You can leverage this cycle to your advantage by pulling prospects into your marketing ecosystem and guiding them toward your product as the solution to their problem. This “lead nurturing” is the process of slowly getting potential customers to open up to your solution and, somewhere in the process, provide you their contact info so you can communicate with them directly.

Your first step is to describe potential customers’ problem accurately, in a way that will make them say, “Yes! You get me!” This could be done at the top of the sales page, via social media messaging, through a content marketing lead magnet piece, or by way of an intro email (if you have their contact info already). The first time they encounter you, they may not yet know you are a solution to their problem, or even that they have a problem.

Next introduce how your product will help them solve their problem. Provide detailed information about how your product’s features and benefits are the perfect ones to fix whatever ails your customers. Finally, provide proof points such as customers testimonials, product reviews, and statistics about how helpful your product is.

Once you’ve gotten this far in the process, your prospect may be leaning toward choosing you, so it’s a good time to offer a free trial or some other insider sneak-peek to what you offer.

At the end of the free trial period is when your customer is mostly likely to purchase your product. Make it easy for them, such as offering a trial that converts into a purchase unless they opt out, or sending them an email at the end of the trial period through which they can click to purchase.

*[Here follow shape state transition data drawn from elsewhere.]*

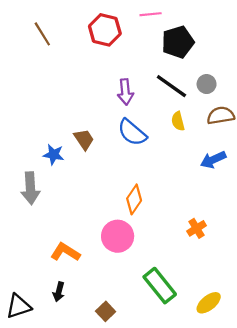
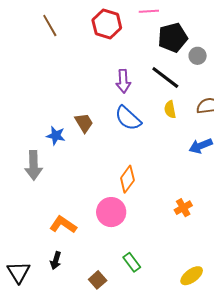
gray circle: (207, 84) -> (198, 56), moved
green rectangle: (160, 286) -> (132, 262), moved, size x0.6
black triangle: (18, 306) -> (19, 272), turned -45

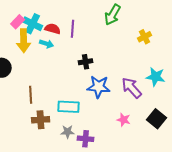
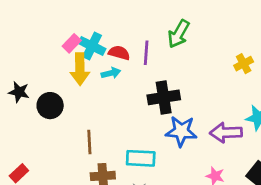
green arrow: (113, 15) -> (179, 34), moved
cyan arrow: (47, 44) -> (111, 73), turned -32
black cross: (86, 62) -> (164, 97), size x1.6
purple arrow: (132, 88) -> (226, 133), turned -50

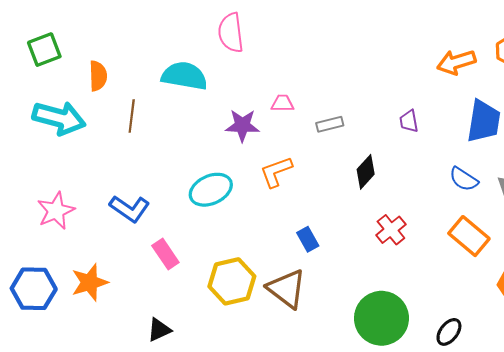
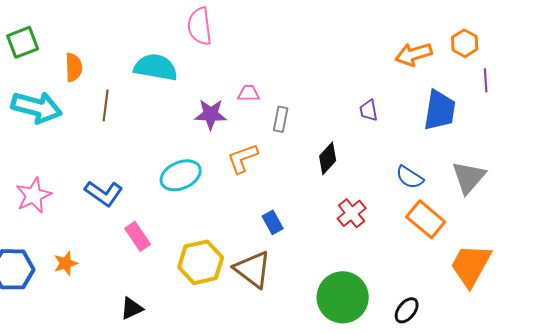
gray rectangle: (330, 124) -> (281, 119), moved, turned -65
blue semicircle: (464, 179) -> (410, 177), moved
orange star: (90, 282) -> (66, 263), size x0.7

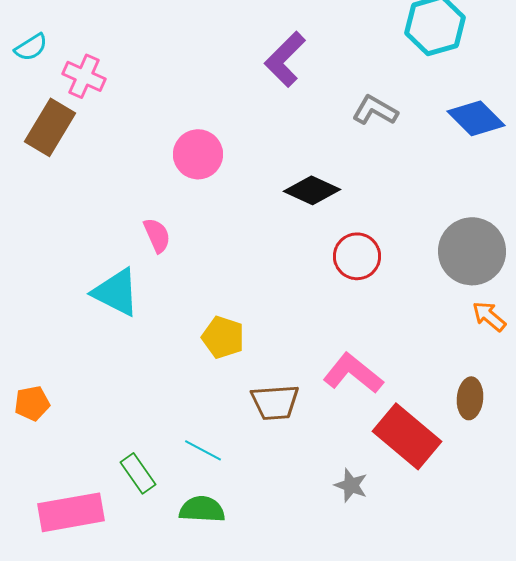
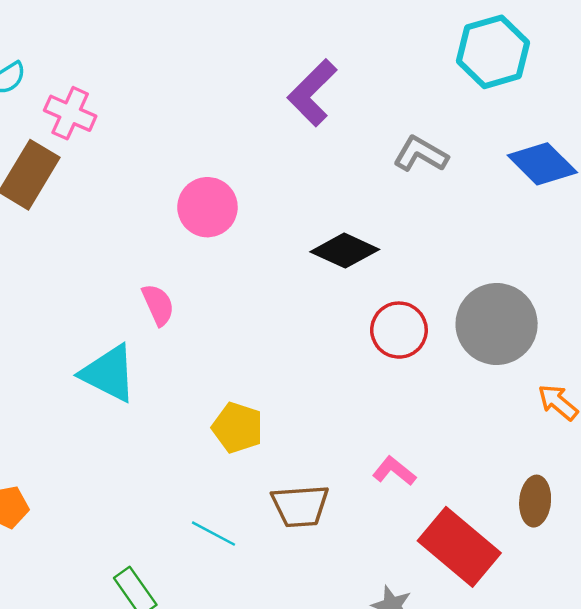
gray circle: (472, 251) -> (497, 324), moved
pink L-shape: (353, 373) -> (394, 471), size x0.6
cyan line: (203, 450) -> (213, 534), moved

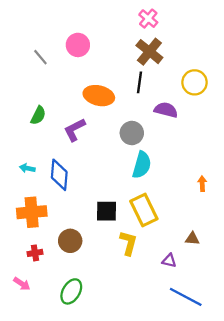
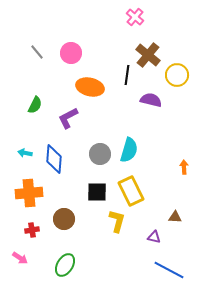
pink circle: (78, 45) -> (71, 53), moved
brown cross: (149, 52) -> (148, 55), moved
gray circle: (132, 133) -> (100, 154), moved

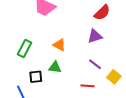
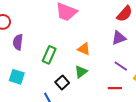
green triangle: (55, 67) -> (81, 72), turned -40
black square: (36, 77) -> (62, 83), turned -32

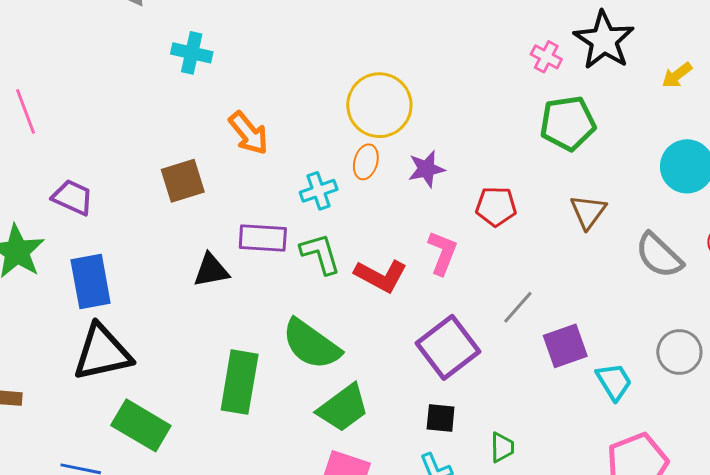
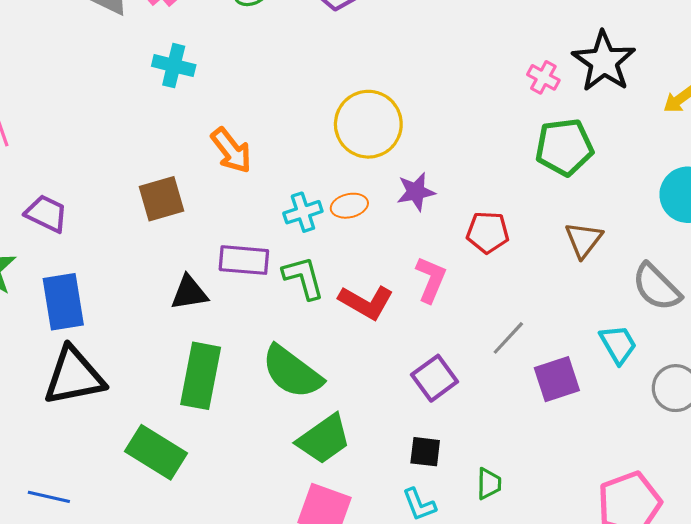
orange ellipse: (366, 162) -> (349, 206), moved, turned 60
purple square: (448, 347) -> (435, 378), size x0.7
green rectangle: (240, 382) -> (201, 376), moved
cyan trapezoid: (614, 382) -> (618, 344), moved
green rectangle: (141, 425) -> (156, 452), moved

Strategically plan your communications

Not every prospect will come to you at the very beginning of the buying cycle, when they haven’t even defined their own problem yet. Some will come to you knowing exactly what they want and ready to see whether your product is a fit.

Knowing how your customers are coming to your site can help you target your messaging to where they are in the cycle. Those who have clicked through from a banner ad on a social media site or from links in articles about your product are likely at an earlier stage and will need more communication to get to a point of purchase. Those who find you through targeted Google searches or from review sites are likely closer to being ready to buy.

You should direct traffic that is coming from various sites to different pages that catch them where they are in the cycle. Making a highly knowledgeable purchase-ready prospect read a description of the problem they already know they have is likely to turn them off. Likewise, throwing an early-stage prospect into a list of testimonials for your product will feel overly salesy to them and probably make them click away.

Such strategic lead nurturing is done well by a variety of marketing automation software products like HubSpot, Marketo, and Eloqua. You can target your communications to various subsets of prospects so the messaging is most relevant to their needs and how they are responding to your pages and emails.

Put yourself in your prospect’s shoes

You can best understand your prospects’ buying cycle by trying to see where they’re coming from. Who are these prospects? What are they having trouble with? Why is this a problem? What roadblocks may stand in the way of them finding a solution?

Having empathy for your potential customers will help you better relate to their needs, which will help you better communicate with them and add value to your interactions with them.

Remember that marketing is simply talking to people, and you’ll be well positioned to convert prospects who see you in an ally in their struggle instead of a salesman trying to force them into a decision.